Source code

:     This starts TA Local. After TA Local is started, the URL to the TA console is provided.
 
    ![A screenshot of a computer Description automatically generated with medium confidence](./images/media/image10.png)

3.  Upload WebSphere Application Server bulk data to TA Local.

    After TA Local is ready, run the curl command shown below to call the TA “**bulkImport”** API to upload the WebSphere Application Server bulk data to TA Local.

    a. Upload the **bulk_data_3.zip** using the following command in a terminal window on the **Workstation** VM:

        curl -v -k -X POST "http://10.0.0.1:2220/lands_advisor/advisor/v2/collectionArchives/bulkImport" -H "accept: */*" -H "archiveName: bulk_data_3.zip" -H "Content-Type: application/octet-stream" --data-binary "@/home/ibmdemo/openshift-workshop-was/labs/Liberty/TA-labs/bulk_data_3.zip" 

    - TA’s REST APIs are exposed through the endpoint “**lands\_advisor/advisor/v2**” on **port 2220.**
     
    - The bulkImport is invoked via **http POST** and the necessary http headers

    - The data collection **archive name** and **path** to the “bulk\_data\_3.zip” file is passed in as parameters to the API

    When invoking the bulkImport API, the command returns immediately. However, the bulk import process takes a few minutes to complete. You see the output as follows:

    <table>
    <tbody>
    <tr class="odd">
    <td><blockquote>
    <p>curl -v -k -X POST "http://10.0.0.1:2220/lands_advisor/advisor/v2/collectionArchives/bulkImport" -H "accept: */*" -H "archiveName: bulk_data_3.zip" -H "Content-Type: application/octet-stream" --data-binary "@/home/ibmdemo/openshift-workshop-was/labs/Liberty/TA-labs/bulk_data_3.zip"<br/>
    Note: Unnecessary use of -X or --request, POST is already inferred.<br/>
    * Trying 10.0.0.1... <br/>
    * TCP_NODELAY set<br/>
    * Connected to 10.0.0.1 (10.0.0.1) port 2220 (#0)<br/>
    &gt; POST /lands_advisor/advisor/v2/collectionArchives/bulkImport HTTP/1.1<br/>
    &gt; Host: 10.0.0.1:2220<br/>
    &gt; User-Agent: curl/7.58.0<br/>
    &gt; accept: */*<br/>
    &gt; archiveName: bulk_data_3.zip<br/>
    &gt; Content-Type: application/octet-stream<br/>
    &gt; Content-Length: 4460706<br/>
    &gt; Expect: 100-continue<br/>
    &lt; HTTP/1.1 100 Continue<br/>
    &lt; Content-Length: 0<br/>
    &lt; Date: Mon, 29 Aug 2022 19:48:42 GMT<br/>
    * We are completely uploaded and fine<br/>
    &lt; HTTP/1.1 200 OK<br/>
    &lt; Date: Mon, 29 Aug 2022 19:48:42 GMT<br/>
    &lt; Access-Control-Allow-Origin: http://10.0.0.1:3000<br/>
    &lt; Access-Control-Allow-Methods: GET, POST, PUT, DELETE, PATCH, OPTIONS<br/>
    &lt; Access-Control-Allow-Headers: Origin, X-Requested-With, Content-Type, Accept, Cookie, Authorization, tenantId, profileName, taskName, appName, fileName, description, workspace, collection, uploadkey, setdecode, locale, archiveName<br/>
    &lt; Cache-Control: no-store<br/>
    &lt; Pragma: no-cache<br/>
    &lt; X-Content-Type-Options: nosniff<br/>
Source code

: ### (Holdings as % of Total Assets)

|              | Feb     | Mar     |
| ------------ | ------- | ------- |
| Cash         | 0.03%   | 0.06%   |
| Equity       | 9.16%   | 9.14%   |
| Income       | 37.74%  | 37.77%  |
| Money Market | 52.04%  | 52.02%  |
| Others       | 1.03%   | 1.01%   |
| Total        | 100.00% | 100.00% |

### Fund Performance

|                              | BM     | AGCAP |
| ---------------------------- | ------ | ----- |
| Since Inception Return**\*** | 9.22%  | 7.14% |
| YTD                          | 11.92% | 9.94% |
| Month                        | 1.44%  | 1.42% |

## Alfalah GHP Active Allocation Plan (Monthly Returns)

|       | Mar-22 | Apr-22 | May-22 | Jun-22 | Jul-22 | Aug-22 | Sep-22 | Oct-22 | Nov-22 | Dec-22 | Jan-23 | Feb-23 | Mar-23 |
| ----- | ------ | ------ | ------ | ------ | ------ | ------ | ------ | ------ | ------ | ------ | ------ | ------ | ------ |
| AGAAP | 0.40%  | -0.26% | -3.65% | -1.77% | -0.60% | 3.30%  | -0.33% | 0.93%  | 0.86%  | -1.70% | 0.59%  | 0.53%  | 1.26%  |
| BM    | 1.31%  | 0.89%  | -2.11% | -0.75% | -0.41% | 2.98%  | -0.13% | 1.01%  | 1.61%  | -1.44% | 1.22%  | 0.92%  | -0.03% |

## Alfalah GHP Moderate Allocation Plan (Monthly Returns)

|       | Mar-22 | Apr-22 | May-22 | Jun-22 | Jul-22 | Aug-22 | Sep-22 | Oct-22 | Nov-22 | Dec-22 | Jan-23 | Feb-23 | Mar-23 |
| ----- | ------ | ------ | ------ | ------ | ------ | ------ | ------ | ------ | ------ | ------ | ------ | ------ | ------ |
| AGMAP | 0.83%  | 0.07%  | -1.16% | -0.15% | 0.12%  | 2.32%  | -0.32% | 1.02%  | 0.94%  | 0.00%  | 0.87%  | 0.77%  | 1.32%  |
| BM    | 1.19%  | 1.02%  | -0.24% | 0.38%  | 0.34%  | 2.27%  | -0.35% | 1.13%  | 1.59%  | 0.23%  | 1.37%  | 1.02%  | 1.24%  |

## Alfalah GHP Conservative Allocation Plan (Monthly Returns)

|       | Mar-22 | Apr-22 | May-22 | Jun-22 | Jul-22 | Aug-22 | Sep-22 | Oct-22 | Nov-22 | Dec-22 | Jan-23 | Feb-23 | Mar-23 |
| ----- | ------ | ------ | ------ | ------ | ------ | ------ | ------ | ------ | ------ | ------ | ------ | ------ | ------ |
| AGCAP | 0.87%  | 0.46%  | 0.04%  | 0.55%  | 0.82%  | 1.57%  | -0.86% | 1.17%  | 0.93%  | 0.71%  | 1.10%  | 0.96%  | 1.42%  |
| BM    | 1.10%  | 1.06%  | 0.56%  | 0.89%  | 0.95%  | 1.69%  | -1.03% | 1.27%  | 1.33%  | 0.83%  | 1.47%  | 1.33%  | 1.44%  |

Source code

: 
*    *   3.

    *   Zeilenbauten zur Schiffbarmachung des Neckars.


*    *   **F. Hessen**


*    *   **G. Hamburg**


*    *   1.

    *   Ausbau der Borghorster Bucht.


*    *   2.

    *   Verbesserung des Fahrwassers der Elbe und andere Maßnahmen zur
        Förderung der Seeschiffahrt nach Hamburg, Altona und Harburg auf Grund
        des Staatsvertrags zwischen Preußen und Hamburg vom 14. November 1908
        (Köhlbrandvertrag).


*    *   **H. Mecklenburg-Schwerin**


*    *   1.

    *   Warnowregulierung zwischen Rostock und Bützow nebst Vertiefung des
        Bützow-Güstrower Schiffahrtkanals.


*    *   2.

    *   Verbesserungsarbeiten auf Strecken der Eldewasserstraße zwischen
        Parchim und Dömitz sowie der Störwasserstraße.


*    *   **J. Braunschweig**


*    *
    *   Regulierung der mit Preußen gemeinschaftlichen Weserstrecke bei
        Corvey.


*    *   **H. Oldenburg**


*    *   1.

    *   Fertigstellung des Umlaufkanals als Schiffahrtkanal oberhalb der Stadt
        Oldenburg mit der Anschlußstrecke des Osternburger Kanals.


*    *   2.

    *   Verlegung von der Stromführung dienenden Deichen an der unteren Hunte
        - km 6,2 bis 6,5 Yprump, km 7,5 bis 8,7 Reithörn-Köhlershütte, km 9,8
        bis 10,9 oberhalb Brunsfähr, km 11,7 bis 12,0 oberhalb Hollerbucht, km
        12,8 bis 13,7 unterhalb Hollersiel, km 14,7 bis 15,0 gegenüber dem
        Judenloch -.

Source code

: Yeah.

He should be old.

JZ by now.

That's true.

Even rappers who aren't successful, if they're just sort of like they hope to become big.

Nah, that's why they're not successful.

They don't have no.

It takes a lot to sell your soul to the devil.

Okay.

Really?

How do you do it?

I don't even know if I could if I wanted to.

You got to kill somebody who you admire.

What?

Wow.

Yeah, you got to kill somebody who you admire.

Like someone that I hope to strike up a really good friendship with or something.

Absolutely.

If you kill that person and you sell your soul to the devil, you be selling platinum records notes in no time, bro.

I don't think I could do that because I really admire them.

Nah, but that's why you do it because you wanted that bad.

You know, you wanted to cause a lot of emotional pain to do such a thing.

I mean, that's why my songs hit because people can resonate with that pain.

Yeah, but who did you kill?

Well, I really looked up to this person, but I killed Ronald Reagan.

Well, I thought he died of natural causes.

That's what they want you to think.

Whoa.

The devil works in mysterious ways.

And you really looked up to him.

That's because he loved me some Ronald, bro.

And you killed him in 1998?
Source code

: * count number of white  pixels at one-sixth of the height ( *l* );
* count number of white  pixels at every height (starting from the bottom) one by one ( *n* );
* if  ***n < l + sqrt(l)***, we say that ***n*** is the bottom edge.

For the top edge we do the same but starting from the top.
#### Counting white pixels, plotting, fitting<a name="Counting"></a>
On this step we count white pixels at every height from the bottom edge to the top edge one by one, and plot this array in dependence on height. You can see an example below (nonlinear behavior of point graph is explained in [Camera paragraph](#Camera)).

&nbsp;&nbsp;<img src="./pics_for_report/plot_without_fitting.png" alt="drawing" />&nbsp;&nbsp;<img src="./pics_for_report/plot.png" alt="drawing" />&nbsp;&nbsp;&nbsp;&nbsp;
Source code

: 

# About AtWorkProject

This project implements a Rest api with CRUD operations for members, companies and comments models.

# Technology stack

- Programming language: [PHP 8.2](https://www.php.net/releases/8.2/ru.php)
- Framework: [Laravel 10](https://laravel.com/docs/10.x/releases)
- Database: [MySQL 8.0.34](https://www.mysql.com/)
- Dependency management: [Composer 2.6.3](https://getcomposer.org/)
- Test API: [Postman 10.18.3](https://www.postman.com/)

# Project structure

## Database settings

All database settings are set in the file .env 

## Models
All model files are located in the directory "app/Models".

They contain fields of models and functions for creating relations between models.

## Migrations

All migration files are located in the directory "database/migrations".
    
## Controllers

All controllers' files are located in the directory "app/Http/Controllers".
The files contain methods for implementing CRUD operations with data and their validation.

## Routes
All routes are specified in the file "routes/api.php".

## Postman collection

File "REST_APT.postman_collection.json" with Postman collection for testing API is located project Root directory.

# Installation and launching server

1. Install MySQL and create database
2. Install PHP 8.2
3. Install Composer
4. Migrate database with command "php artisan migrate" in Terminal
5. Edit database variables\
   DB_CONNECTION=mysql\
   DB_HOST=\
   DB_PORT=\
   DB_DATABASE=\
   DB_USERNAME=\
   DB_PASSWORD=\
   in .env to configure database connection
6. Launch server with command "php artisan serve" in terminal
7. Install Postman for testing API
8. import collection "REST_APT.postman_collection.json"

::::::::::

■ **WHAT IS EXPECTED**
Copy word for word the stretch of the records from the line containing "And you killed him in 1998?" through the line containing "the bottom edge.".

■ **REPLY TO THE TASK**
And you killed him in 1998?
Source code

: * count number of white  pixels at one-sixth of the height ( *l* );
* count number of white  pixels at every height (starting from the bottom) one by one ( *n* );
* if  ***n < l + sqrt(l)***, we say that ***n*** is the bottom edge.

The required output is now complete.